# paredes "de obra"



## wormy

Hola, muy buenas...

¿Alguien me puede explicar qué son "paredes de obra" y/o proporcionar una traducción en inglés? 

Se trata de las normativas constructivas de un local. La frase:
TRASDOSADOS PLADUR.  *Las paredes existentes hechas de obra* (que no sean de cartón yeso), medianeras con otros locales y las que no vayan alicatadas se revestirán en su totalidad con placa de cartón-yeso semi directo formado por placas PLADUR, KNAUF o similar de 12,5 mm [...]

_No necesito toda la frase, _sólo lo de "paredes de obra". 

Por lo que entiendo por lo que he visto en búsquedas de Google, son paredes interiores que son bastantes estrechos y no muy fuertes, usados en construcción rápida o de baja claidad. ¿Serán paredes que contienen cartón "ondulado" (_corrugated cardboard_)? 

¡Gracias por cualquier ayuda! 
wormy


----------



## juandiego

*Paredes de obra* means walls made of bricks and mortar, as opposed to more modern systems which are exposed in the text.


----------



## wormy

¿Sí? 
Por lo que me explicó una amiga aquí en España, son más finas y no tan fuertes como las paredes externas.

¿Alguien sabe por qué se llama así ("de obra")?


----------



## juandiego

Well, wormy, I know what I'm talking about since I'm a construction engineer and all those technical words belong to my daily work.

Pueden ser de diferentes grosores, pero lo que el texto quiere decir, es que las que se construyan o estén ya construidas con ladrillos y mortero, serán recubiertas con un panel de cartón-yeso (and not with plaster).


----------



## wormy

Ah, gracias, lo tenía mal entendido. 
No era mi intención ofenderte, juandiego, sólo quisiera expresar mi confusión sobre la diferencia entre las dos descripciones. 

¿Tienes alguna idea de cómo se dice en inglés? ¿Es sólo "brick and mortar"? 

(por cierto, diario = daily)


----------



## juandiego

wormy said:


> ¿Sí?
> Por lo que me explicó una amiga aquí en España, son más finas y no tan fuertes como las paredes externas.
> 
> ¿Alguien sabe por qué se llama así ("de obra")?


*Pared de obra* doesn't imply a especific width but the materials of which it is made: bricks and mortar.
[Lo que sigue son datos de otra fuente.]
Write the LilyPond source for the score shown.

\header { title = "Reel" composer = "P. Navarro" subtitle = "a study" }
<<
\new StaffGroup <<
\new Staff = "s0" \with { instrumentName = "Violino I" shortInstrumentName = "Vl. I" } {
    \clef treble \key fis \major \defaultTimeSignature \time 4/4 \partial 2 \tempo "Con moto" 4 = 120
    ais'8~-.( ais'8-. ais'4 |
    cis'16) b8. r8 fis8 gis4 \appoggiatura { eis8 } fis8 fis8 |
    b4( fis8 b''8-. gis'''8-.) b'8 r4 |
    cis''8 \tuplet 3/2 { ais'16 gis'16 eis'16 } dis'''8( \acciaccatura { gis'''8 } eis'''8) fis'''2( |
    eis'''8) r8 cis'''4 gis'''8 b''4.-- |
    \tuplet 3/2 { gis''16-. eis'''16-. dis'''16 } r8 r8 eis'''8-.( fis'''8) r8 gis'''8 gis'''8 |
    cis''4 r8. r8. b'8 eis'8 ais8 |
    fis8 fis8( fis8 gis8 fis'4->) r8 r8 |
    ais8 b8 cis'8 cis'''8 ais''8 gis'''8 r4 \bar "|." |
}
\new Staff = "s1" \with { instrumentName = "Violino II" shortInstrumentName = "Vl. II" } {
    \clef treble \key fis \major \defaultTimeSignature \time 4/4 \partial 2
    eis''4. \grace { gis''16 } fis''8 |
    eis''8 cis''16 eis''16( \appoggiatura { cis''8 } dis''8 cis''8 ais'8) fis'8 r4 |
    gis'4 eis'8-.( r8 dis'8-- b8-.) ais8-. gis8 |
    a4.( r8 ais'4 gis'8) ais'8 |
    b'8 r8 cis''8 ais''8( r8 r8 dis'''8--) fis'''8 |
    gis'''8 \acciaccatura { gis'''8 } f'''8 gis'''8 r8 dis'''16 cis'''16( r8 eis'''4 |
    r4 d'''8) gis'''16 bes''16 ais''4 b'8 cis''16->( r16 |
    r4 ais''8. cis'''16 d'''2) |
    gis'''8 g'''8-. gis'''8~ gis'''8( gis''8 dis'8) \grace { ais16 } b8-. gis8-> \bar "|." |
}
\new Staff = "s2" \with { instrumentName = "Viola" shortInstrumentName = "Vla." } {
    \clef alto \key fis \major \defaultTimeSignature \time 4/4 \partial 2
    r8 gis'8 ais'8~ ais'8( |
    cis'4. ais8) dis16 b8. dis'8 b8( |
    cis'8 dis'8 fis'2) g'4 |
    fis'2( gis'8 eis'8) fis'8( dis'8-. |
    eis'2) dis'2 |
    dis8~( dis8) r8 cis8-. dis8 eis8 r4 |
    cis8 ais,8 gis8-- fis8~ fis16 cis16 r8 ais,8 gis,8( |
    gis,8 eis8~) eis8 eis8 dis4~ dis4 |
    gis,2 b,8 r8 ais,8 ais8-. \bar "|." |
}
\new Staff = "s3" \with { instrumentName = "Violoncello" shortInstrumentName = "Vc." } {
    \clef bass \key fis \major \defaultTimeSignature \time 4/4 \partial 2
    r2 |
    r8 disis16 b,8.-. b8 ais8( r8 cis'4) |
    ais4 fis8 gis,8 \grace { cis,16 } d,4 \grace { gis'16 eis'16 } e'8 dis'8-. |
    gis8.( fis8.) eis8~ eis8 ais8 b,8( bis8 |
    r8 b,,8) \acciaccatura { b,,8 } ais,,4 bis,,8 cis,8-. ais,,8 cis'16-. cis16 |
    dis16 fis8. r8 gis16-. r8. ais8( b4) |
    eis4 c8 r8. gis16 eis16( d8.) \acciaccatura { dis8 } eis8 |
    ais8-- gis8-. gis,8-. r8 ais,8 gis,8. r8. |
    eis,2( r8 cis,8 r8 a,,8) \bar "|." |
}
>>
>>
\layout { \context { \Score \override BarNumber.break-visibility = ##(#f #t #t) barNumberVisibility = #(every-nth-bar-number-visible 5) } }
There are different widths.

*De obra* is pointing out the traditional way to build them as opposed to modern systems based on prefabricated elements.


----------



## martikea

I have found this in google:
A los efectos de comprensión e interpretación de esta Ordenanza se distinguen los siguientes conceptos: 
Muros de contención: Pared de obra de hormigón, mampostería o similares, que sirven de sostén en los campos colindantes que se sitúan en niveles distintos.


----------



## wormy

Gracias, juandiego, ahora lo entiendo.  Creo que pondré "original construction", evitando describir las materiales expresamente por lo que dice Martikea que al mejor pueden ser de otros materiales.


----------



## juandiego

wormy said:


> Ah, gracias, lo tenía mal entendido.
> No era mi intención ofenderte, juandiego, sólo quisiera expresar mi confusión sobre la diferencia entre las dos descripciones.
> 
> ¿Tienes alguna idea de cómo se dice en inglés? ¿Es sólo "brick and mortar"?
> 
> (por cierto, diario = daily)


I did not feel offended whatsoever. I just wanted to make it clear that you could feel confidence about my explanation.

I am not sure but maybe *brickwalls*.

Yes, they are made of bricks and mortar. Traditionally, they were outwardly rendered with plaster but currently other quicker systems are prevailing.


----------



## juandiego

martikea said:


> I have found this in google:
> A los efectos de comprensión e interpretación de esta Ordenanza se distinguen los siguientes conceptos:
> Muros de contención: Pared de obra de hormigón, mampostería o similares, que sirven de sostén en los campos colindantes que se sitúan en niveles distintos.


But this is another story.
There are zillions type of walls. If you ask me, I´d never say that a *Muro de contención* is a _pared_. A _pared_ is a dividing element and a _Muro_ is a structural element that supports weight or holds back something as earth, water, etc.


----------



## martikea

juandiego said:


> But this is another story.
> There are zillions type of walls. If you ask me, I´d never say that a *Muro de contención* is a _pared_. A _pared_ is a dividing element and a _Muro_ is a structural element that supports weight or holds back something as earth, water, etc.


 
Hola Juan,
That was I was trying to point out.We never know if it is well used or not.But we need to understand what they are trying to say.
I would go for your explanation because you work in this field, so you should be accurate.

saludos


----------



## wormy

Mil gracias a los dos!


----------